Stored data:
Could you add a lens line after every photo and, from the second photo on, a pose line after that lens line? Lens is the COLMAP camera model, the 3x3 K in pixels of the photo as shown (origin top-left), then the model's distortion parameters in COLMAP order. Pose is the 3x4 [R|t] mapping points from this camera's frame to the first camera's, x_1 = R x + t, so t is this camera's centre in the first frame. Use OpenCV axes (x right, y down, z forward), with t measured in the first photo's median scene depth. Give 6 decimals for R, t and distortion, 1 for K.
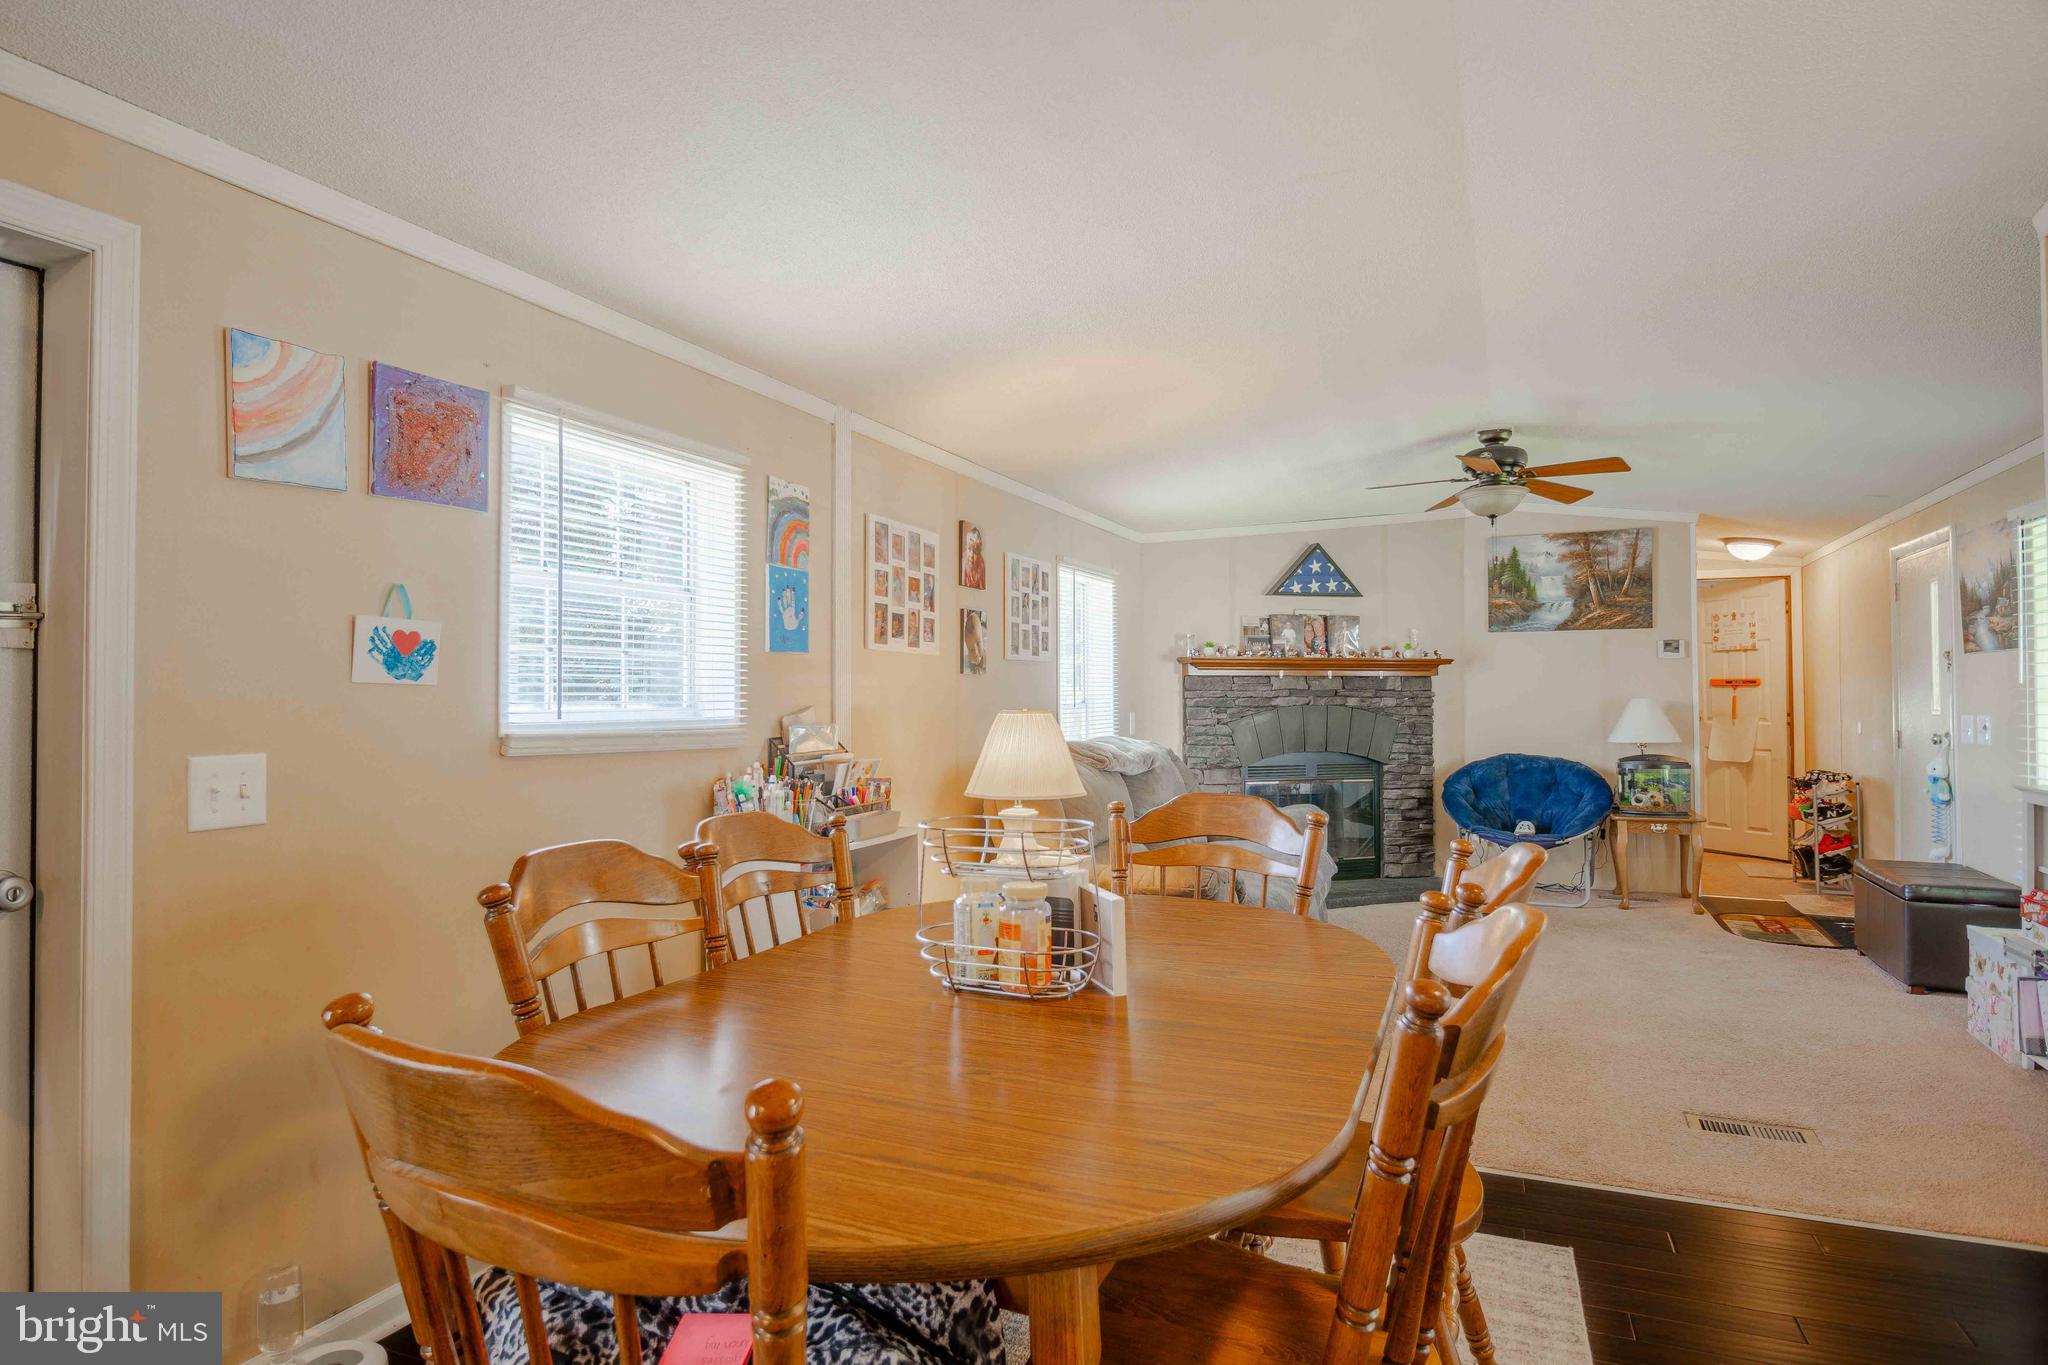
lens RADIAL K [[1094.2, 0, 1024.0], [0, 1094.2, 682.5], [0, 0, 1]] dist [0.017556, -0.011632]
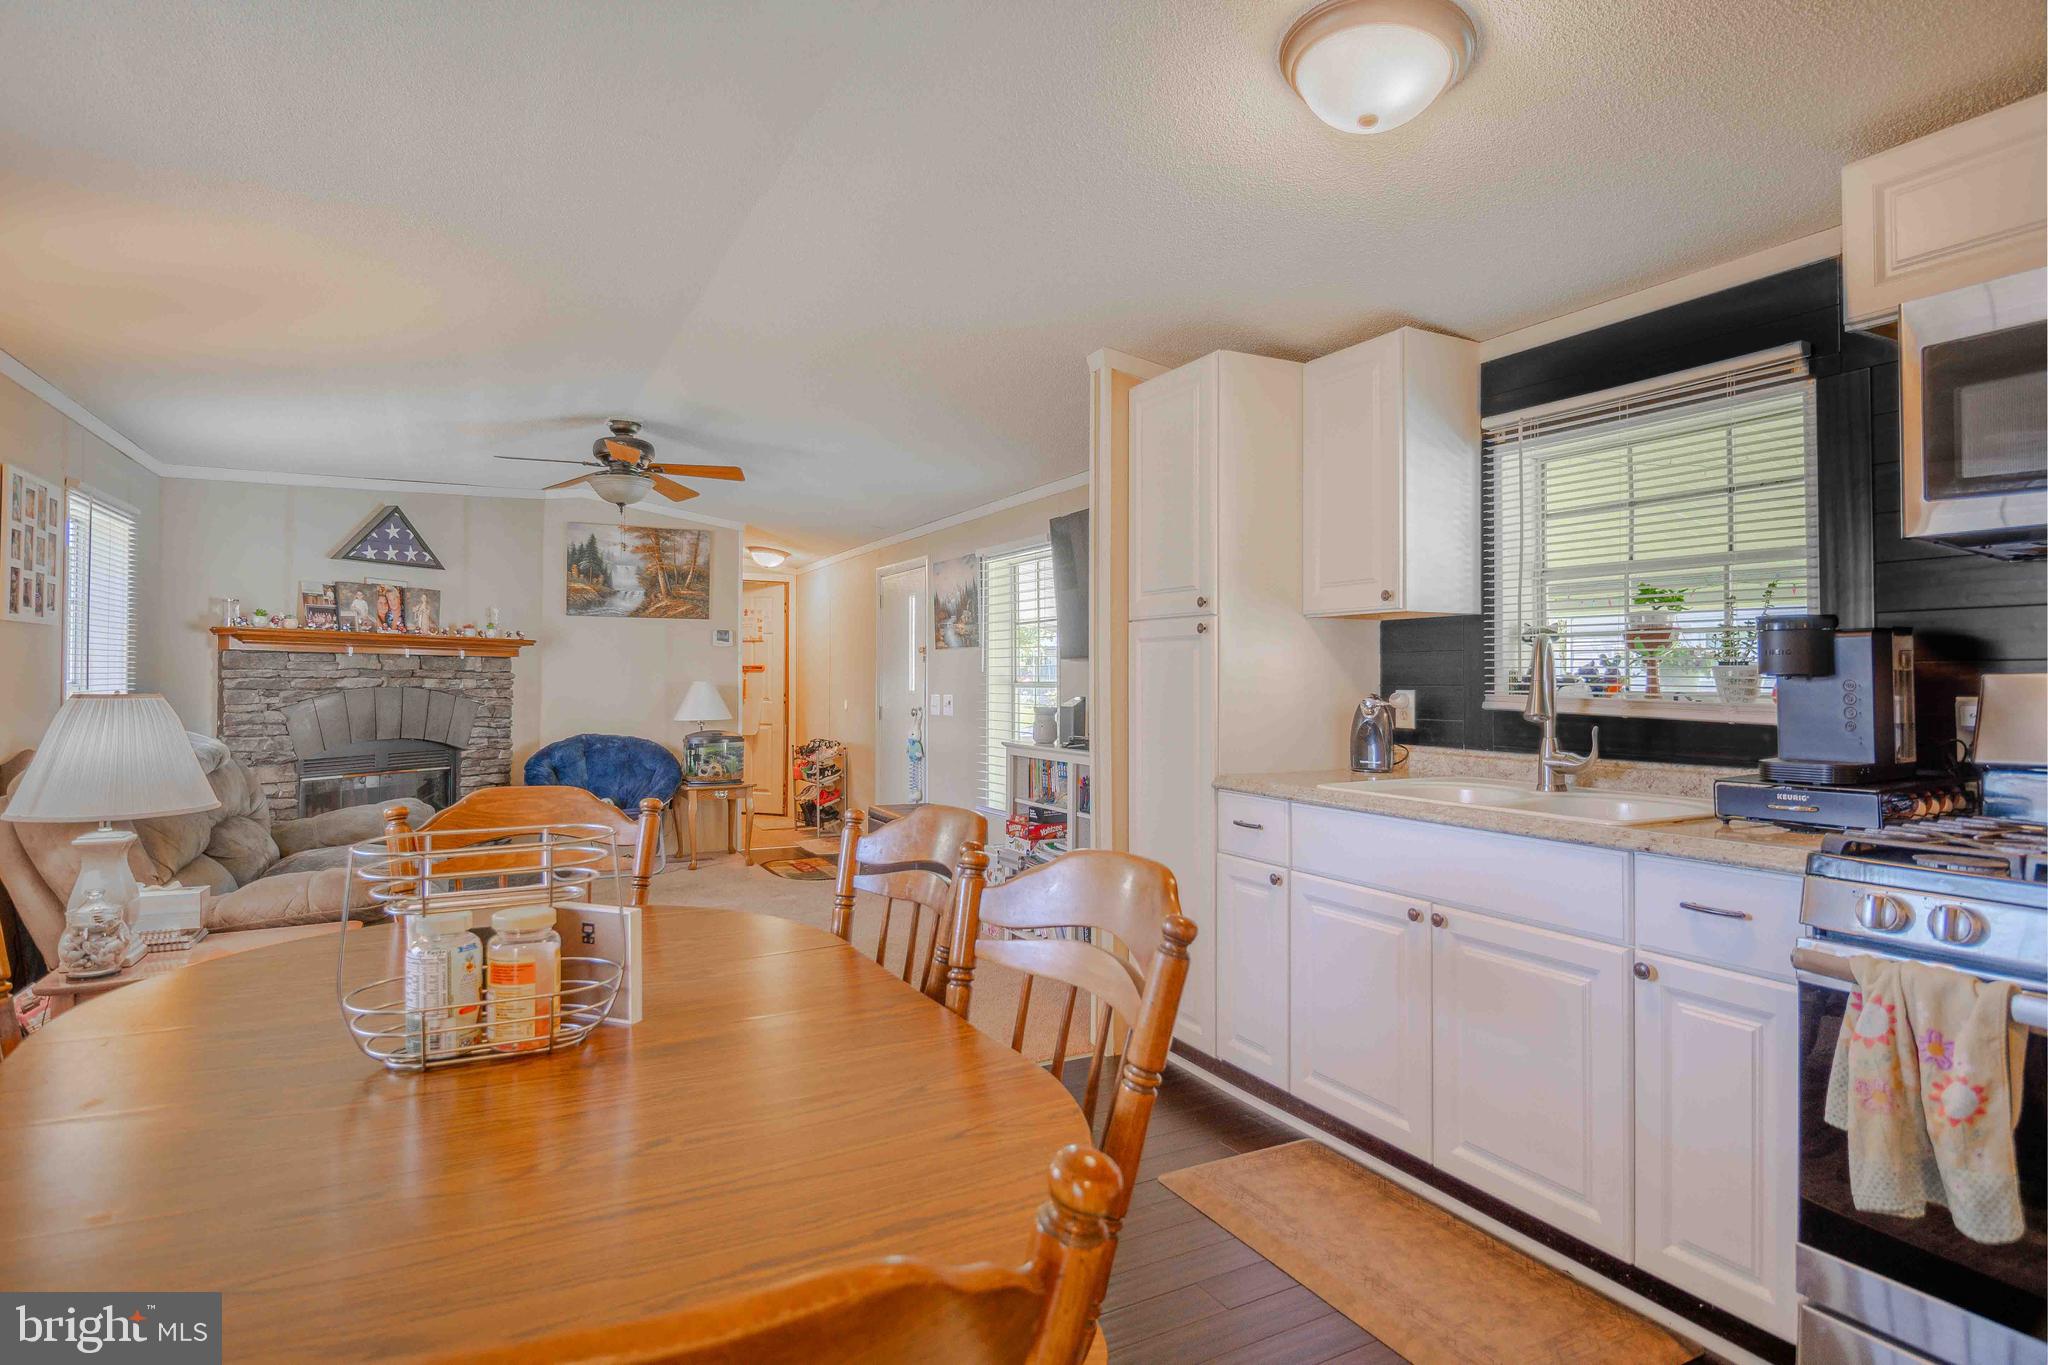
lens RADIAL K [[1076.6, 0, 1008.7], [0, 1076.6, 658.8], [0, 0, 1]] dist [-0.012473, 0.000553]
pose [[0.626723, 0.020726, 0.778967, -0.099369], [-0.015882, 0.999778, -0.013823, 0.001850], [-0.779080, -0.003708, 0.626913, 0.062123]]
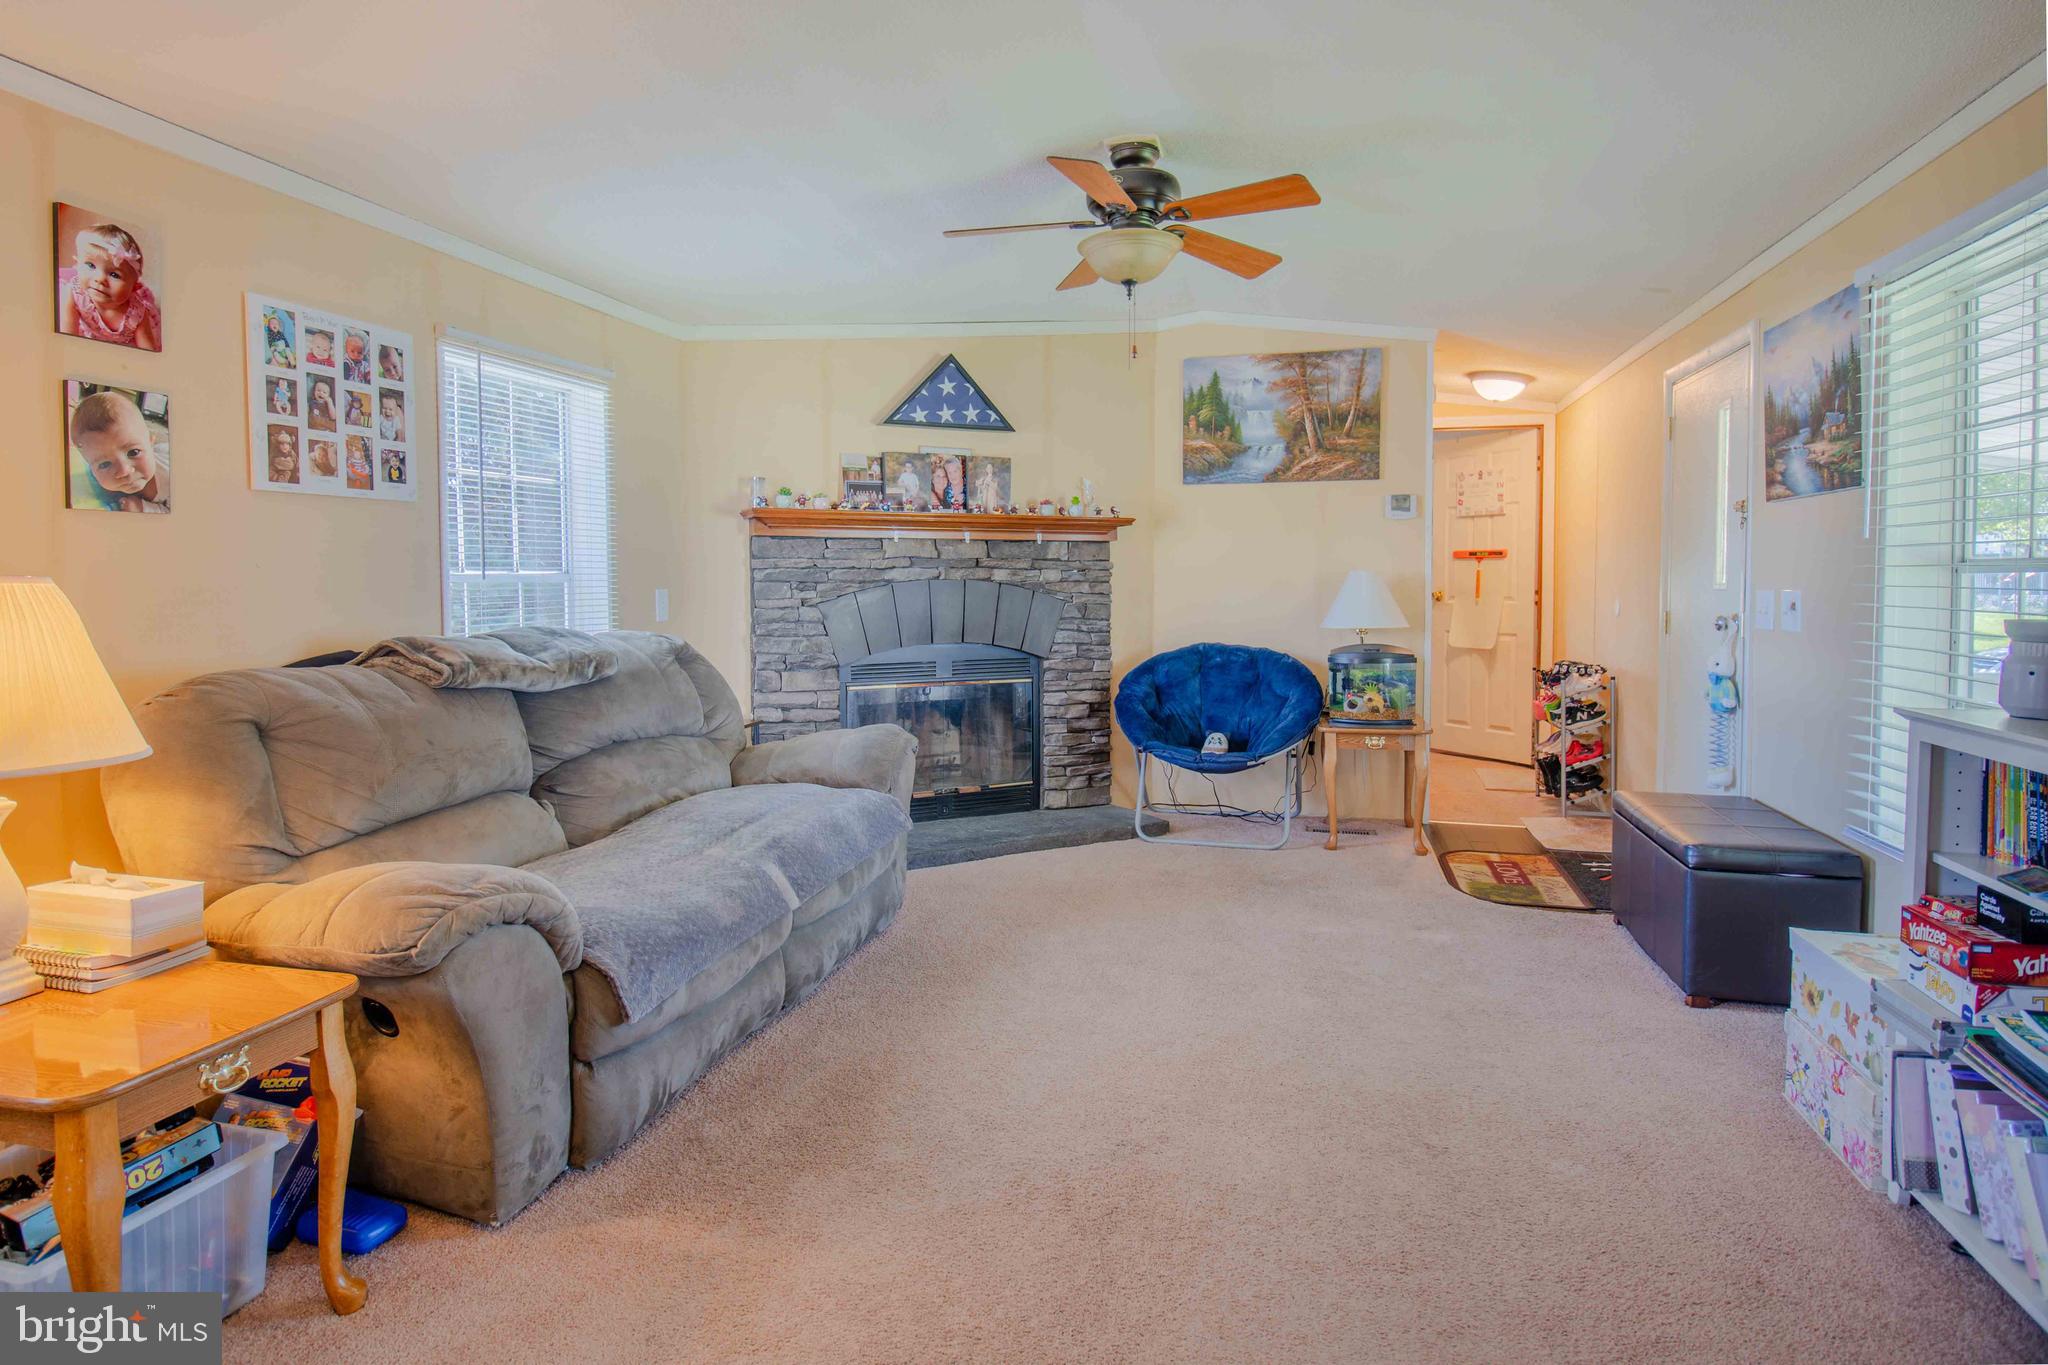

Description of the task:
Apart from the pictures, every line of the data above should be given again exactly.

Solution to the problem:
Could you add a lens line after every photo and, from the second photo on, a pose line after that lens line? Lens is the COLMAP camera model, the 3x3 K in pixels of the photo as shown (origin top-left), then the model's distortion parameters in COLMAP order. Pose is the 3x4 [R|t] mapping points from this camera's frame to the first camera's, x_1 = R x + t, so t is this camera's centre in the first frame. Use OpenCV axes (x right, y down, z forward), with t measured in the first photo's median scene depth. Give 6 decimals for R, t and distortion, 1 for K.
lens RADIAL K [[1094.2, 0, 1024.0], [0, 1094.2, 682.5], [0, 0, 1]] dist [0.017556, -0.011632]
lens RADIAL K [[1076.6, 0, 1008.7], [0, 1076.6, 658.8], [0, 0, 1]] dist [-0.012473, 0.000553]
pose [[0.626723, 0.020726, 0.778967, -0.099369], [-0.015882, 0.999778, -0.013823, 0.001850], [-0.779080, -0.003708, 0.626913, 0.062123]]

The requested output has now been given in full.